◆ **SHORT EXERCISE 1**
In the thread on LINQ-style SQL support in Scala, which part of LINQ does the accepted answer say is missing in Scala?

◆ **READING PASSAGE**
━━━
Scala collection-like SQL support as in LINQ

Question

As far as I understand the only thing LINQ supports, which Scala currently doesn't with its collection library, is the integration with a SQL Database.

As far as I understand LINQ can "accumulate" various operations and can give "the whole" statement to the database when queried to process it there, preventing that a simple SELECT first copies the whole table into data structures of the VM.

If I'm wrong, I would be happy to be corrected.

If not, what is necessary to support the same in Scala?

Wouldn't it possible to write a library which implements the collection interface, but doesn't have any data structures backing it but a String which gets assembled with following collection into the required Database statement?

Or am I completely wrong with my observations?

Extremely good question. As a person interested in functional languages I am really curious what Scala provides in this respect and if/how you can build LINQ-style support as a library. Please upvote this question. — Stilgar, Dec 06 '10 at 12:17
I know that the Scala team thinks about integrating something like LINQ, but I guess it will take some time... — Landei, Dec 06 '10 at 15:22
UPDATE: These days you should look at Slick - https://github.com/slick — Jack, Jul 16 '12 at 09:54

score 13 · Accepted Answer · answered Dec 06 '10 at 21:41

As the author of ScalaQuery, I don't have much to add to Stilgar's explanation. The part of LINQ which is missing in Scala is indeed the expression trees. That is the reason why ScalaQuery performs all its computations on Column and Table types instead of the basic types of those entities.

You declare a table as a Table object with a projection (tuple) of its columns, e.g.:

class User extends Table[(Int, String)] {
  def id = column[Int]("id", O.PrimaryKey, O.AutoInc)
  def name = column[String]("name")
━━━
◆ **SHORT EXERCISE 2**
Copy the entries below word for word. Begin with the first line of the entries and stop after the line that contains "building: (417, 475)".
━━━
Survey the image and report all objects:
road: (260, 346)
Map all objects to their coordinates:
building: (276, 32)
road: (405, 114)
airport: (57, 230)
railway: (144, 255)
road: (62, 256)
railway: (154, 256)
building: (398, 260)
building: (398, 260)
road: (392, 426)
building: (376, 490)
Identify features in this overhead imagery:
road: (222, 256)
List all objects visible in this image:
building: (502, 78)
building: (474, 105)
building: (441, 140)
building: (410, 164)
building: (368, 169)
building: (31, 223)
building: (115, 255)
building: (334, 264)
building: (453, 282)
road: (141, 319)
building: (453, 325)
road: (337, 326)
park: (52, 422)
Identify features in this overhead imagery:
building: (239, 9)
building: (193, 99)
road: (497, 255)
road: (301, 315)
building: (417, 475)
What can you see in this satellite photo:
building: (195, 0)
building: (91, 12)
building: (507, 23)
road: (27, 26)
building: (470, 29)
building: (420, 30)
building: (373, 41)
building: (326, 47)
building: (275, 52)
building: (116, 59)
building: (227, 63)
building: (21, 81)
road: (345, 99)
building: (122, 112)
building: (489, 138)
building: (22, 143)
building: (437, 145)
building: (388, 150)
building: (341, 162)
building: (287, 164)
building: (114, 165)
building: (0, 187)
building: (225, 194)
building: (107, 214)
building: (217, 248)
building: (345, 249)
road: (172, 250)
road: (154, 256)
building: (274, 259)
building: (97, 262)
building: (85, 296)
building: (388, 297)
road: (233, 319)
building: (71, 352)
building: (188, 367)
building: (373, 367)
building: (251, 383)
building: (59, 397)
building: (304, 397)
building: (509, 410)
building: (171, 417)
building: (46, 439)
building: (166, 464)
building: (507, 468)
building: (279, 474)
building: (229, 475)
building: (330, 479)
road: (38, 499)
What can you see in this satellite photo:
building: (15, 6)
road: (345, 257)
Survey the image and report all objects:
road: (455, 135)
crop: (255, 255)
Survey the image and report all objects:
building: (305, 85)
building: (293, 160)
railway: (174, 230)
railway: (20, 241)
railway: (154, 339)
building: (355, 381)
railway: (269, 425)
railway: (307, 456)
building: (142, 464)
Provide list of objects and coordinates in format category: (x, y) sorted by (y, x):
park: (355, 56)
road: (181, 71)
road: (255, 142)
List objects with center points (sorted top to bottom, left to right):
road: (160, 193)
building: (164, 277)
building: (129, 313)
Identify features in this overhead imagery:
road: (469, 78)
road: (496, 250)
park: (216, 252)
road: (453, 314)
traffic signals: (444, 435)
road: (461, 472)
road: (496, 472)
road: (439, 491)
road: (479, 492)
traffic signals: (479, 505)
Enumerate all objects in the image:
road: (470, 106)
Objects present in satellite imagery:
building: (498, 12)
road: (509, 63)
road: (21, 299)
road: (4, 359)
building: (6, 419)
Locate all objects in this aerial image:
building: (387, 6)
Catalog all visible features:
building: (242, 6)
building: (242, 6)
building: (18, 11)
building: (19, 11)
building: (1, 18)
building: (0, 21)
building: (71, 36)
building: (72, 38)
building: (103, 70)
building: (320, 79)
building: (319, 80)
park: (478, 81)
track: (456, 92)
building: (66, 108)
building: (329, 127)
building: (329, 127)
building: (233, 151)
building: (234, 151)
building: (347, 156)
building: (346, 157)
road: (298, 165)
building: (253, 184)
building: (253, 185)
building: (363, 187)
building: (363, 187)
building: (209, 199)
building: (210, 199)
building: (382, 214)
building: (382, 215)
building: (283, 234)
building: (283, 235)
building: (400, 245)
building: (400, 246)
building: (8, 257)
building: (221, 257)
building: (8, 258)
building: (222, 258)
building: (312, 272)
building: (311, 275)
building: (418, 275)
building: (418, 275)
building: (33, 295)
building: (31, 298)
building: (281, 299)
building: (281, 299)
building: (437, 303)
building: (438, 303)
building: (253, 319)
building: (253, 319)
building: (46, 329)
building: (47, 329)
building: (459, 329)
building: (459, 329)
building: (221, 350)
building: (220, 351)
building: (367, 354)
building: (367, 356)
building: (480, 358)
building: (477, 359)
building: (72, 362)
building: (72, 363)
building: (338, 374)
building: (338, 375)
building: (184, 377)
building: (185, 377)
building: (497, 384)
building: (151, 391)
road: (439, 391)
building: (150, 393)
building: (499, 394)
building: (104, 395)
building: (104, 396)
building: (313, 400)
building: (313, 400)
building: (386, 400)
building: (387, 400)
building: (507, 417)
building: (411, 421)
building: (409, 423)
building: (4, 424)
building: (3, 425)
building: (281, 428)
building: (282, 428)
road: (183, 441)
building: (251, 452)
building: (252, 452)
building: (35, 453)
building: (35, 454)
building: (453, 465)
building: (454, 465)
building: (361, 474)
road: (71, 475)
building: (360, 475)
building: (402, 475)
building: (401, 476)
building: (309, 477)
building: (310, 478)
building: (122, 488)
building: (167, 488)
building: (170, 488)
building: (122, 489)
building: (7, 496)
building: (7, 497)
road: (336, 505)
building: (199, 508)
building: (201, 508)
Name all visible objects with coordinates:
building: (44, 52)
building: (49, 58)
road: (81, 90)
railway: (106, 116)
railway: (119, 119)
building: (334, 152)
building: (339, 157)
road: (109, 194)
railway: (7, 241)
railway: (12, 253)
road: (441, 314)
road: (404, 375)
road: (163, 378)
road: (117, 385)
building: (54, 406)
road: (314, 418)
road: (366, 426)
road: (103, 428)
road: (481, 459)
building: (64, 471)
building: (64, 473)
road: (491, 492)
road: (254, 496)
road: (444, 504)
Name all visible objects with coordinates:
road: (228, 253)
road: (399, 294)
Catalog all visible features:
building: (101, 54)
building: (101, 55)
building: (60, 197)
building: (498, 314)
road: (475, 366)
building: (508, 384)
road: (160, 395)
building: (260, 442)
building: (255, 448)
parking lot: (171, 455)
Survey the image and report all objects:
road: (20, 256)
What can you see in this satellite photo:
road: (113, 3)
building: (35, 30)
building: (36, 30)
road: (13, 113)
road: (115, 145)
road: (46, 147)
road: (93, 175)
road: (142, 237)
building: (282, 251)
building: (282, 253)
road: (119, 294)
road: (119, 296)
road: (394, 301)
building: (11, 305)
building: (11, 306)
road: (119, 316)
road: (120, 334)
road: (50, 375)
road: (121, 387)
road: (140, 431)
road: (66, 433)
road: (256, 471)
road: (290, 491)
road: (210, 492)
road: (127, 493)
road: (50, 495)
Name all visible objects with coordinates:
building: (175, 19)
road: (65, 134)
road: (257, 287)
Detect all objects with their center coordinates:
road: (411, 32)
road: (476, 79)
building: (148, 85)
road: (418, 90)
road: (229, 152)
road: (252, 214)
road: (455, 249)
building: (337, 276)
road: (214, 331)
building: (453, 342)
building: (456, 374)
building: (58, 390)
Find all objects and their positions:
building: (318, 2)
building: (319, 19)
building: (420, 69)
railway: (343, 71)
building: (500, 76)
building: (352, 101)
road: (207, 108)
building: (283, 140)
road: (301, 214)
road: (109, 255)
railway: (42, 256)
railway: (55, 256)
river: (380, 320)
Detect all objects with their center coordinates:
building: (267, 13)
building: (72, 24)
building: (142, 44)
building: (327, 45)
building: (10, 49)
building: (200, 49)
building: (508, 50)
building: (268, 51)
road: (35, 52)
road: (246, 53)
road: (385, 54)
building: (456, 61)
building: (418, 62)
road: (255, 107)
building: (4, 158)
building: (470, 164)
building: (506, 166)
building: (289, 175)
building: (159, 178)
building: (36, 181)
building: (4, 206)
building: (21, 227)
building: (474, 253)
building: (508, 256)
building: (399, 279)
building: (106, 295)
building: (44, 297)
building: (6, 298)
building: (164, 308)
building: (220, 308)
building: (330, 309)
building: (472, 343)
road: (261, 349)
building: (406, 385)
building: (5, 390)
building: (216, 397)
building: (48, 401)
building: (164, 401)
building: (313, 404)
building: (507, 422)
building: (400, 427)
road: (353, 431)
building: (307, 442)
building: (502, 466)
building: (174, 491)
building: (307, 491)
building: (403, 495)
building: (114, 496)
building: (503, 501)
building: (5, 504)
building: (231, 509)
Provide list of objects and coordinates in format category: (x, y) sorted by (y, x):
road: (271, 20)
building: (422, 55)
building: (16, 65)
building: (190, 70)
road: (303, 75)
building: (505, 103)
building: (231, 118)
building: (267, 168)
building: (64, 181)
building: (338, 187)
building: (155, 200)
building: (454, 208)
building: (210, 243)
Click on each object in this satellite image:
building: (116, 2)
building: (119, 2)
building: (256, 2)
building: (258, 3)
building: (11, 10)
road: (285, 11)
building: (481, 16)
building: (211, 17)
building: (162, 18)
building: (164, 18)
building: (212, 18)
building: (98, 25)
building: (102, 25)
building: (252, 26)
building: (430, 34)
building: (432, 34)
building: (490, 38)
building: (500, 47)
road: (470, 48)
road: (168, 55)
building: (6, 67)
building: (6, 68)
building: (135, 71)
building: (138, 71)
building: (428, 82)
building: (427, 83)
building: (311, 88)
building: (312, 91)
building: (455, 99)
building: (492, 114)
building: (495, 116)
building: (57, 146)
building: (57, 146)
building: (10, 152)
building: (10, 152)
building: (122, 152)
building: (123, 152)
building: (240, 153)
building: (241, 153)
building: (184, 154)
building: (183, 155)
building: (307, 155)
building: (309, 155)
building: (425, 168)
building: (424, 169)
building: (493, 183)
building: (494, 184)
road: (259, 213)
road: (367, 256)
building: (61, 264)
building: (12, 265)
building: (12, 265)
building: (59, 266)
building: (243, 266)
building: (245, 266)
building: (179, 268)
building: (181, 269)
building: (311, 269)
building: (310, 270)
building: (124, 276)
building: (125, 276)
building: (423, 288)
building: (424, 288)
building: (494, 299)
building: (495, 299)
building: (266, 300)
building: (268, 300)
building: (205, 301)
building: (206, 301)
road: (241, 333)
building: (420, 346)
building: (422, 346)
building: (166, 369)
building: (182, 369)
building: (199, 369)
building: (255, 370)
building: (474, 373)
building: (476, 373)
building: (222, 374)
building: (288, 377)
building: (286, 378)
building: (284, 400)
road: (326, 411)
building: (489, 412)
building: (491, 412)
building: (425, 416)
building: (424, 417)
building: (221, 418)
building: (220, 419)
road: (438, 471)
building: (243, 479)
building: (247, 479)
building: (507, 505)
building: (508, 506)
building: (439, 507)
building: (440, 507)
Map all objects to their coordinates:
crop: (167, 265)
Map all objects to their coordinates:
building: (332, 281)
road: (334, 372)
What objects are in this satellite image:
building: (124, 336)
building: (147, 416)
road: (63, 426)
━━━
◆ **FULL RESPONSE 1**
The expression trees.

◆ **FULL RESPONSE 2**
Survey the image and report all objects:
road: (260, 346)
Map all objects to their coordinates:
building: (276, 32)
road: (405, 114)
airport: (57, 230)
railway: (144, 255)
road: (62, 256)
railway: (154, 256)
building: (398, 260)
building: (398, 260)
road: (392, 426)
building: (376, 490)
Identify features in this overhead imagery:
road: (222, 256)
List all objects visible in this image:
building: (502, 78)
building: (474, 105)
building: (441, 140)
building: (410, 164)
building: (368, 169)
building: (31, 223)
building: (115, 255)
building: (334, 264)
building: (453, 282)
road: (141, 319)
building: (453, 325)
road: (337, 326)
park: (52, 422)
Identify features in this overhead imagery:
building: (239, 9)
building: (193, 99)
road: (497, 255)
road: (301, 315)
building: (417, 475)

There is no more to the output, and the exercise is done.